ITEMS:

____________

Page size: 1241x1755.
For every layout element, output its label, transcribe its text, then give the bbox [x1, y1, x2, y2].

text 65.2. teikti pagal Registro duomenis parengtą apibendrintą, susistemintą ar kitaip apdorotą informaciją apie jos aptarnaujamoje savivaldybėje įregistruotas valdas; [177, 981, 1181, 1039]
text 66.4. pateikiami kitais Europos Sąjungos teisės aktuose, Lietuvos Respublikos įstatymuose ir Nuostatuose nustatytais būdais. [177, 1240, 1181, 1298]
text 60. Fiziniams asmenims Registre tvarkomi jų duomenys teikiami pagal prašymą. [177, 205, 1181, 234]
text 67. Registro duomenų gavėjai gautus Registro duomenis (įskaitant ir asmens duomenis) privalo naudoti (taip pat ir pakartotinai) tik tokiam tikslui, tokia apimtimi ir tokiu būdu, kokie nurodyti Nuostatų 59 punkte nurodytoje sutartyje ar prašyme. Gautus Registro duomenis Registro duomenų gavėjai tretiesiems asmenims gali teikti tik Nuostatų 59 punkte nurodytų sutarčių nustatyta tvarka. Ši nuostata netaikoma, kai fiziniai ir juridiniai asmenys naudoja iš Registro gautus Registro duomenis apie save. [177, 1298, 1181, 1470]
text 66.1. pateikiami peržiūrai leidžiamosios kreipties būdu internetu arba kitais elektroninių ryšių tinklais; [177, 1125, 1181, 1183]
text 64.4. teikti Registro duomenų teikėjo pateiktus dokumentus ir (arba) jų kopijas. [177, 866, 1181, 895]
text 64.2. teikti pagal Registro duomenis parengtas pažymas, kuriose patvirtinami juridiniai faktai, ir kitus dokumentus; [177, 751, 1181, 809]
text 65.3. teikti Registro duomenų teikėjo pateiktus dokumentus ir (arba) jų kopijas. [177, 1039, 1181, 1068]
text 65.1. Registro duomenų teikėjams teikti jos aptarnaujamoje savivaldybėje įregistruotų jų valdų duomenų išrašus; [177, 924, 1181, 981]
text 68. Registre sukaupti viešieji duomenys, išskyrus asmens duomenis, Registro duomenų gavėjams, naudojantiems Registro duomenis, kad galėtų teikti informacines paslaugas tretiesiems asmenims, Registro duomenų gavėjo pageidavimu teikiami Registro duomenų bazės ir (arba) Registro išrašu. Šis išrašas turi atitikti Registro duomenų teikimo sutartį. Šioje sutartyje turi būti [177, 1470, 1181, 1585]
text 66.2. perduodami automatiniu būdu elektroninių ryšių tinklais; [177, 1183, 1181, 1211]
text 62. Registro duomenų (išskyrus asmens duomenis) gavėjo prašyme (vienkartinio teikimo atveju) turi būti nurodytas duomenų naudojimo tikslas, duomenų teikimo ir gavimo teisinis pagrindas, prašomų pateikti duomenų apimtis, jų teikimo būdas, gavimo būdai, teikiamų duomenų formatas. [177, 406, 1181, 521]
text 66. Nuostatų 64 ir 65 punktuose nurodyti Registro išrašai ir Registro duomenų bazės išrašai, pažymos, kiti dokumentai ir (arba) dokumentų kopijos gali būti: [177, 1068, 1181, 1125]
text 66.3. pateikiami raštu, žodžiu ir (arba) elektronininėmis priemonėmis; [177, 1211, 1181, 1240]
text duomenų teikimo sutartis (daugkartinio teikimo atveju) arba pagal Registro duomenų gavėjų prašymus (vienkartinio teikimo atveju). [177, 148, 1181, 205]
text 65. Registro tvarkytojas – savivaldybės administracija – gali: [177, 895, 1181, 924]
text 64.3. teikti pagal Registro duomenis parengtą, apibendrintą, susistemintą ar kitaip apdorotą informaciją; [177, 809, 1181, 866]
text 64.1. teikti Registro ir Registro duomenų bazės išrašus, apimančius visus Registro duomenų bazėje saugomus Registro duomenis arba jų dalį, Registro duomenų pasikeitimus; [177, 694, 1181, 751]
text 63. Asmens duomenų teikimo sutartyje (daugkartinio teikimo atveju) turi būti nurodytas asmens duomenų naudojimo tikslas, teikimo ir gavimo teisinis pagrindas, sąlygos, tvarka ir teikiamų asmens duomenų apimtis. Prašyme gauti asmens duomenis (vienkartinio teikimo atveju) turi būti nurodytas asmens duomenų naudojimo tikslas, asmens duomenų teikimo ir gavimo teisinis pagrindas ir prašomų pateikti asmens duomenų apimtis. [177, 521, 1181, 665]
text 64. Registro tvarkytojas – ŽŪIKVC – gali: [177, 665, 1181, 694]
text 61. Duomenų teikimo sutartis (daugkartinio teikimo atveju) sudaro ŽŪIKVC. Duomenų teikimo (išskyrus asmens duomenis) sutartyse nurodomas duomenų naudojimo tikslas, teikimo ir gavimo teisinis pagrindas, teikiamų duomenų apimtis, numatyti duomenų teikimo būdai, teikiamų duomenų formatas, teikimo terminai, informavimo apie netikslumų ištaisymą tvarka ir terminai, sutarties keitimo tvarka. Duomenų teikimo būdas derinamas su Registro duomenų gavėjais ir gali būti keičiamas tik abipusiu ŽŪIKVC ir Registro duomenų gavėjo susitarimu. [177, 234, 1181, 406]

____________

BRIEF: Copy out every line of the material above, word for word and in the same order.

WRITTEN ANSWER:
Page size: 1241x1755.
For every layout element, output its label, transcribe its text, then give the bbox [x1, y1, x2, y2].

text 65.2. teikti pagal Registro duomenis parengtą apibendrintą, susistemintą ar kitaip apdorotą informaciją apie jos aptarnaujamoje savivaldybėje įregistruotas valdas; [177, 981, 1181, 1039]
text 66.4. pateikiami kitais Europos Sąjungos teisės aktuose, Lietuvos Respublikos įstatymuose ir Nuostatuose nustatytais būdais. [177, 1240, 1181, 1298]
text 60. Fiziniams asmenims Registre tvarkomi jų duomenys teikiami pagal prašymą. [177, 205, 1181, 234]
text 67. Registro duomenų gavėjai gautus Registro duomenis (įskaitant ir asmens duomenis) privalo naudoti (taip pat ir pakartotinai) tik tokiam tikslui, tokia apimtimi ir tokiu būdu, kokie nurodyti Nuostatų 59 punkte nurodytoje sutartyje ar prašyme. Gautus Registro duomenis Registro duomenų gavėjai tretiesiems asmenims gali teikti tik Nuostatų 59 punkte nurodytų sutarčių nustatyta tvarka. Ši nuostata netaikoma, kai fiziniai ir juridiniai asmenys naudoja iš Registro gautus Registro duomenis apie save. [177, 1298, 1181, 1470]
text 66.1. pateikiami peržiūrai leidžiamosios kreipties būdu internetu arba kitais elektroninių ryšių tinklais; [177, 1125, 1181, 1183]
text 64.4. teikti Registro duomenų teikėjo pateiktus dokumentus ir (arba) jų kopijas. [177, 866, 1181, 895]
text 64.2. teikti pagal Registro duomenis parengtas pažymas, kuriose patvirtinami juridiniai faktai, ir kitus dokumentus; [177, 751, 1181, 809]
text 65.3. teikti Registro duomenų teikėjo pateiktus dokumentus ir (arba) jų kopijas. [177, 1039, 1181, 1068]
text 65.1. Registro duomenų teikėjams teikti jos aptarnaujamoje savivaldybėje įregistruotų jų valdų duomenų išrašus; [177, 924, 1181, 981]
text 68. Registre sukaupti viešieji duomenys, išskyrus asmens duomenis, Registro duomenų gavėjams, naudojantiems Registro duomenis, kad galėtų teikti informacines paslaugas tretiesiems asmenims, Registro duomenų gavėjo pageidavimu teikiami Registro duomenų bazės ir (arba) Registro išrašu. Šis išrašas turi atitikti Registro duomenų teikimo sutartį. Šioje sutartyje turi būti [177, 1470, 1181, 1585]
text 66.2. perduodami automatiniu būdu elektroninių ryšių tinklais; [177, 1183, 1181, 1211]
text 62. Registro duomenų (išskyrus asmens duomenis) gavėjo prašyme (vienkartinio teikimo atveju) turi būti nurodytas duomenų naudojimo tikslas, duomenų teikimo ir gavimo teisinis pagrindas, prašomų pateikti duomenų apimtis, jų teikimo būdas, gavimo būdai, teikiamų duomenų formatas. [177, 406, 1181, 521]
text 66. Nuostatų 64 ir 65 punktuose nurodyti Registro išrašai ir Registro duomenų bazės išrašai, pažymos, kiti dokumentai ir (arba) dokumentų kopijos gali būti: [177, 1068, 1181, 1125]
text 66.3. pateikiami raštu, žodžiu ir (arba) elektronininėmis priemonėmis; [177, 1211, 1181, 1240]
text duomenų teikimo sutartis (daugkartinio teikimo atveju) arba pagal Registro duomenų gavėjų prašymus (vienkartinio teikimo atveju). [177, 148, 1181, 205]
text 65. Registro tvarkytojas – savivaldybės administracija – gali: [177, 895, 1181, 924]
text 64.3. teikti pagal Registro duomenis parengtą, apibendrintą, susistemintą ar kitaip apdorotą informaciją; [177, 809, 1181, 866]
text 64.1. teikti Registro ir Registro duomenų bazės išrašus, apimančius visus Registro duomenų bazėje saugomus Registro duomenis arba jų dalį, Registro duomenų pasikeitimus; [177, 694, 1181, 751]
text 63. Asmens duomenų teikimo sutartyje (daugkartinio teikimo atveju) turi būti nurodytas asmens duomenų naudojimo tikslas, teikimo ir gavimo teisinis pagrindas, sąlygos, tvarka ir teikiamų asmens duomenų apimtis. Prašyme gauti asmens duomenis (vienkartinio teikimo atveju) turi būti nurodytas asmens duomenų naudojimo tikslas, asmens duomenų teikimo ir gavimo teisinis pagrindas ir prašomų pateikti asmens duomenų apimtis. [177, 521, 1181, 665]
text 64. Registro tvarkytojas – ŽŪIKVC – gali: [177, 665, 1181, 694]
text 61. Duomenų teikimo sutartis (daugkartinio teikimo atveju) sudaro ŽŪIKVC. Duomenų teikimo (išskyrus asmens duomenis) sutartyse nurodomas duomenų naudojimo tikslas, teikimo ir gavimo teisinis pagrindas, teikiamų duomenų apimtis, numatyti duomenų teikimo būdai, teikiamų duomenų formatas, teikimo terminai, informavimo apie netikslumų ištaisymą tvarka ir terminai, sutarties keitimo tvarka. Duomenų teikimo būdas derinamas su Registro duomenų gavėjais ir gali būti keičiamas tik abipusiu ŽŪIKVC ir Registro duomenų gavėjo susitarimu. [177, 234, 1181, 406]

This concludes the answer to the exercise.